To reiterate the central point of this essay: the vision of ‘regime change’ in the Middle East through external, militant action originated in Israel, and its sole purpose was to advance the strategic interests of Israel. It had nothing to do with bringing ‘democracy’ to Muslims. It had nothing to do with any terrorist threat to the United States. Those latter arguments accreted to the idea of regime change as the primary military actor changed from Israel to the United States. But the Israeli government would continue to be a fundamental supporter of the regional military action, even as the ostensible justifications for action changed. The Sharon government advocated the American attacks on Iraq and has preached the necessity of strikes on Iran.
It would appear that for Ariel Sharon during the Bush II administration, the strategic benefits that would accrue to Israel from such a militant restructuring of the Middle East were the same as those that Likudniks sought in the 1980s. But unlike Begin's failed incursion into Lebanon in 1982, the Bush II effort not only relied upon the much greater power of the United States but also was wrapped in a cover of "democracy" and American national interest, effectively masking the true objective of Israeli hegemony. That helps to explain the much greater success of this intervention, which has come at no cost to Israel.
Instead, it has come at a cost to the United States. The United States has tarnished its international reputation through its militarily aggressive actions in contravention of prevailing international norms. It has also had to pay significant costs in blood and money: rather, the American people have had to pay those costs. And the United States has made itself, and the American people, a major target of international terrorism.
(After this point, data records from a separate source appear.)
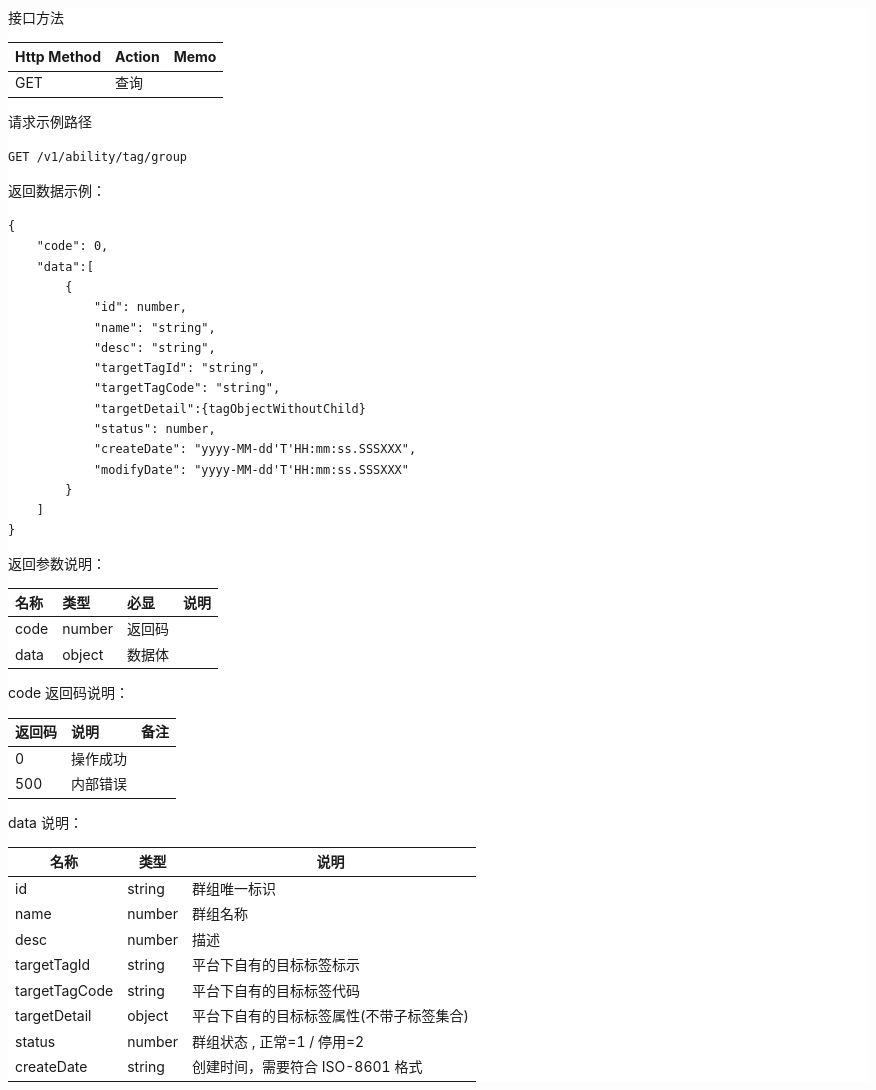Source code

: 接口方法

| Http Method | Action | Memo |
| ----------- | ------ | ---- |
| GET         | 查询   |      |

请求示例路径

```
GET /v1/ability/tag/group
```

返回数据示例：

```
{
	"code": 0,
	"data":[
        {
        	"id": number,
        	"name": "string",
        	"desc": "string",
        	"targetTagId": "string",
        	"targetTagCode": "string",
        	"targetDetail":{tagObjectWithoutChild}
        	"status": number,
            "createDate": "yyyy-MM-dd'T'HH:mm:ss.SSSXXX",
            "modifyDate": "yyyy-MM-dd'T'HH:mm:ss.SSSXXX"
        }
	]
}
```


返回参数说明：

| 名称 | 类型   | 必显   | 说明 |
| :--- | :----- | :----- | :--- |
| code | number | 返回码 |      |
| data | object | 数据体 |      |

code 返回码说明：

| 返回码 | 说明     | 备注 |
| :----- | :------- | ---- |
| 0      | 操作成功 |      |
| 500    | 内部错误 |      |

data 说明：

| 名称          | 类型   | 说明                                     |
| ------------- | ------ | ---------------------------------------- |
| id            | string | 群组唯一标识                             |
| name          | number | 群组名称                                 |
| desc          | number | 描述                                     |
| targetTagId   | string | 平台下自有的目标标签标示                 |
| targetTagCode | string | 平台下自有的目标标签代码                 |
| targetDetail  | object | 平台下自有的目标标签属性(不带子标签集合) |
| status        | number | 群组状态 , 正常=1 / 停用=2               |
| createDate    | string | 创建时间，需要符合 ISO-8601 格式         |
In short, the benefits derived by the United States from its Middle East military adventure are highly questionable; but that is easily understood if one recognizes that the policy the Bush II administration has pursued did not originate as one to benefit the interests of the United States but rather to benefit those of Israel, as those interests have been perceived by the Israeli Right.”
Note the pattern. Feith, Perle, and Wurmser advocated tricking the Americans into supporting the Israeli attack on Syria by creating faulty intelligence on a mythological Syrian WMD program (that approach hasn’t ended, as witness the recent Israeli lies over the unprovoked Israeli attack on Syria in September), then Feith and Wurmser directly implemented the same deception by manipulating the American intelligence, with the help of Israeli intelligence sources, to create a phony threat from a mythological Iraqi WMD program. In the absence of having direct treason agents in the appropriate places in the American government, the Israelis are now having to do the deception themselves, returning to the ‘Clean Break’ model of attempting to fool the Americans by providing bogus intelligence on Iran. In each case, the intelligence lies are intended to lead to a war that fits Israeli Empire interests, all under the guise of following American national interests in stopping WMD programs. Three proposed wars (only one of which has occurred), three Israeli-Empire motives, three Israeli intelligence tricks, all involving mythological WMD programs in target states.